▶ [Work instruction]
Answer with the number of lines in the listing below that contain the word "卡尔德隆", and nothing else.

━━━━━━━━

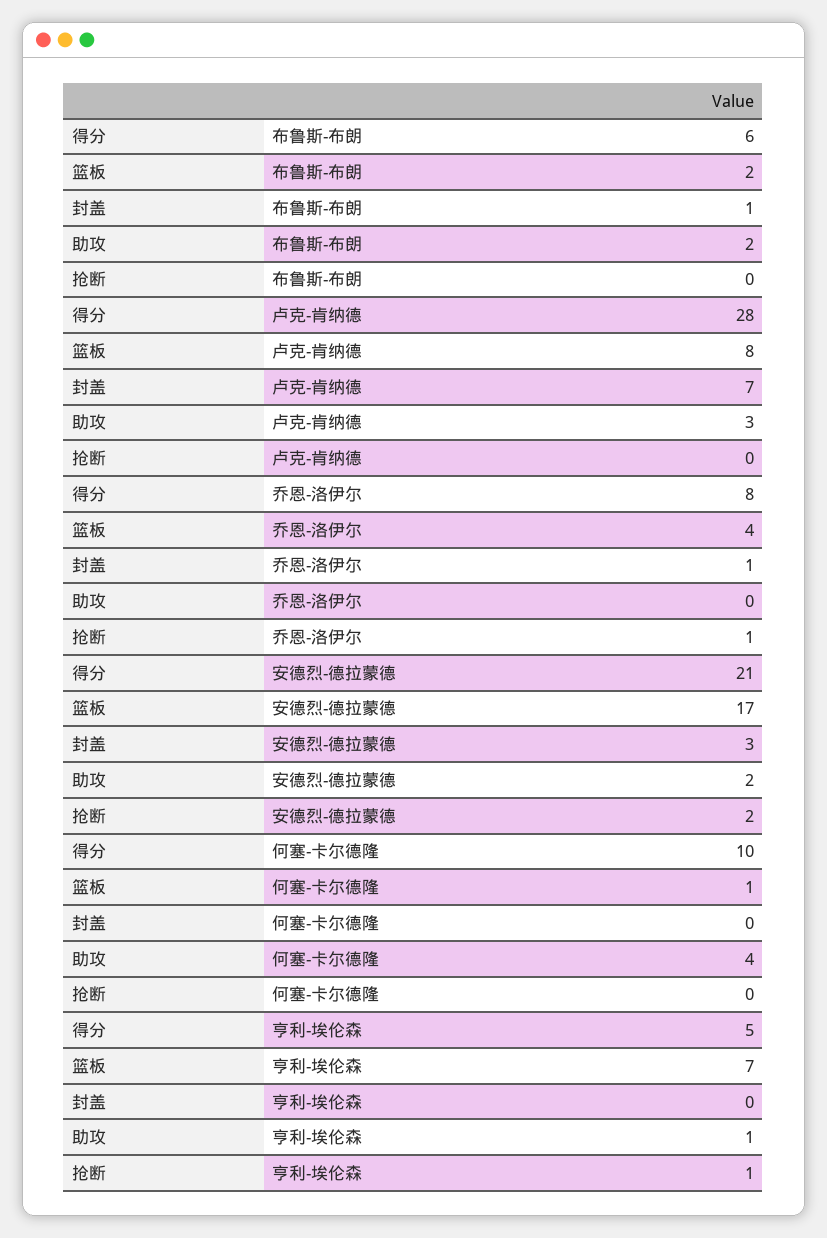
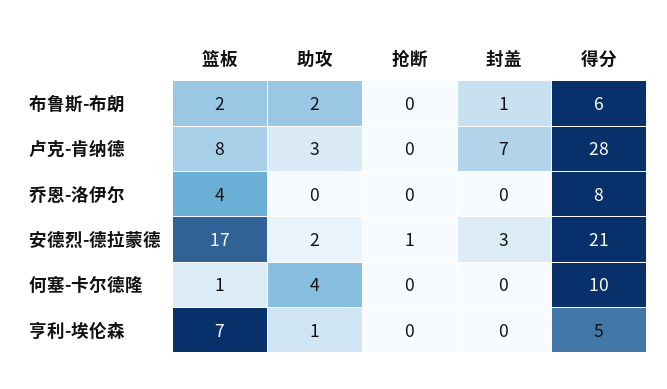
  {
    "得分": {
      "布鲁斯-布朗": 6,
      "卢克-肯纳德": 28,
      "乔恩-洛伊尔": 8,
      "安德烈-德拉蒙德": 21,
      "何塞-卡尔德隆": 10,
      "亨利-埃伦森": 5
    },
    "篮板": {
      "布鲁斯-布朗": 2,
      "卢克-肯纳德": 8,
      "乔恩-洛伊尔": 4,
      "安德烈-德拉蒙德": 17,
      "何塞-卡尔德隆": 1,
      "亨利-埃伦森": 7
    },
    "封盖": {
      "布鲁斯-布朗": 1,
      "卢克-肯纳德": 7,
-     "乔恩-洛伊尔": 1,
+     "乔恩-洛伊尔": 0,
      "安德烈-德拉蒙德": 3,
      "何塞-卡尔德隆": 0,
      "亨利-埃伦森": 0
    },
    "助攻": {
      "布鲁斯-布朗": 2,
      "卢克-肯纳德": 3,
      "乔恩-洛伊尔": 0,
      "安德烈-德拉蒙德": 2,
      "何塞-卡尔德隆": 4,
      "亨利-埃伦森": 1
    },
    "抢断": {
      "布鲁斯-布朗": 0,
      "卢克-肯纳德": 0,
-     "乔恩-洛伊尔": 1,
+     "乔恩-洛伊尔": 0,
-     "安德烈-德拉蒙德": 2,
+     "安德烈-德拉蒙德": 1,
      "何塞-卡尔德隆": 0,
-     "亨利-埃伦森": 1
+     "亨利-埃伦森": 0
    }
  }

━━━━━━━━

▶ [Output for this exercise]
5